Short version: An entertaining and thought-provoking book that’s part cookbook, part history and social analysis.
Long version: Quick, describe the Pennsylvania Dutch. What probably popped to mind, if you recognize the term, is someone who is conservative Mennonite or Old-order Amish. That’s because of writers and regional publicity people who used the term for the people living around Lancaster specifically, and who were harmless and pacifist (think WWII). Oh, and picturesque. There were actually several distinct groups of people who were originally called “Pennsylvania German” and who spoke a dialect of German – Swiss German (Moravians), Palatine, Swabian, or Low German, or other sorts. Subdivide that into “Hassenfeffer” or town Dutch, the people who had a fair amount of money and were the wealthy farmers or businessmen, and “Buckwheat Dutch,” the dirt farmers who ate fresh meat very rarely unless they hunted it, or had just butchered a pig. The range of foodways and recipes led to a lot more regional variety than modern visitors might suspect.
Each chapter in the book considers kinds of food and the people who ate it. The recipes are all at the end of the book, arranged in English-translation alphabetical order (hotlinked in the e-book). It helps to have a map of Pennsylvania on hand, so you can see who was where if you are not familiar with the area. We tend to think in lumps, so German-Americans (if not Amish/Mennonite) eat lots of sausage and sauerkraut, wear lederhosen and dirndls, and have Oktoberfests with beer, beer, and beer and pretzels. None of which describes the people in the book, aside from sausages and sauerkrauts. Oktoberfest is Bavarian, the opposite side of the German lands from where the Pennsylvania folks came from. This book dispels the image, inclining toward the pipe-smoking, barrel-chested gent in long pants standing in front of a solid stone barn and wood and stone house, possibly with a deer hanging from the porch eves ready to be processed.

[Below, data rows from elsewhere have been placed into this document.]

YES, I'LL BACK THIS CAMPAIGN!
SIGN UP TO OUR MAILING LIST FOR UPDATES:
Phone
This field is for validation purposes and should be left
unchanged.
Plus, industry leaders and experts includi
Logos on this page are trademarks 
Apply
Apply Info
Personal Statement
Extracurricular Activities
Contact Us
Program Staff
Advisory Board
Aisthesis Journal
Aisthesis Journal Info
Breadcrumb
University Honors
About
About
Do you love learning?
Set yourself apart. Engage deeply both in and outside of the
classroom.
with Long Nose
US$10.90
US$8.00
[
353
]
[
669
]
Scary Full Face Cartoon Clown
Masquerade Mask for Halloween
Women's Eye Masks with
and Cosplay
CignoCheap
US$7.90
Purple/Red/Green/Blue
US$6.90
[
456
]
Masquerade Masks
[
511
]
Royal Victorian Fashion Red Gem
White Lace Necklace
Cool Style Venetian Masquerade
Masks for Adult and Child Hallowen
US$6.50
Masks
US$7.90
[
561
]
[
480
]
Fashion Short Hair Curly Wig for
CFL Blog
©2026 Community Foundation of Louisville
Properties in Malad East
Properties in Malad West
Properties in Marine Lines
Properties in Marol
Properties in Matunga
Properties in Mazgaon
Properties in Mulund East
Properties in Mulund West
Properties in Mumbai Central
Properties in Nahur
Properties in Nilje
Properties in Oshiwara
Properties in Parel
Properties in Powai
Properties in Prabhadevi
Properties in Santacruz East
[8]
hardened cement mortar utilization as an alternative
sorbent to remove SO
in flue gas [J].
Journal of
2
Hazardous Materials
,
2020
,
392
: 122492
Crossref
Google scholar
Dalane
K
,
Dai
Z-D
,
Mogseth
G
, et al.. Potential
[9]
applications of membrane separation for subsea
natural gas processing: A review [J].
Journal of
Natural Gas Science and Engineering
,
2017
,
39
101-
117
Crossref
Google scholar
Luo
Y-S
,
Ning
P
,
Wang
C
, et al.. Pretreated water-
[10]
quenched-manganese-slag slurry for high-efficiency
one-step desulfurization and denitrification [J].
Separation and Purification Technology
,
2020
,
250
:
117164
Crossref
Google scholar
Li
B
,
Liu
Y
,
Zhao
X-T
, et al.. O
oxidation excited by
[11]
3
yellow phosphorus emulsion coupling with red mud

Weaver considers how history is remembered and stories told as well as what is told. Over time, as regional history and food lore started to become drawing cards for tourism (and separating one’s self from European Germans became important), certain recipes and traditions faded. Also, new cooking technology meant that old dishes got modified or dropped entirely. This is where a bit of explanation would be good, because a “ten plate stove” is not at all what I was thinking. It was a stove made of ten plates of metal fastened together, as compared to a six-plate stoves, or cooking on the floor of an open hearth. Weaver doesn’t explain, so I had to go to the ‘net and dig a little to find examples.
The book goes through foods and who ate them, how people described themselves and what they ate, and outside influences on local foods and eating habits. It is sort of a micro-regional history of the kind I enjoy, but might be too detailed for some readers. It includes the Kutztown festival, and modern food tourism in the region. Along the way I learned a lot about what Pennsylvania German food isn’t, and why buckwheat is called that. (It comes from Buchsweeze, or “beech-tree wheat” because the grain looks like beech nuts.)
The recipes are clear and well done, although some of the ingredients might be hard to find outside the region.
I’d recommend the book for people interested in how regional foods and culture change, about detailed studies in regional culture, and as a general introduction to Pennsylvania German foods. Yes, Shoofly Pie is included.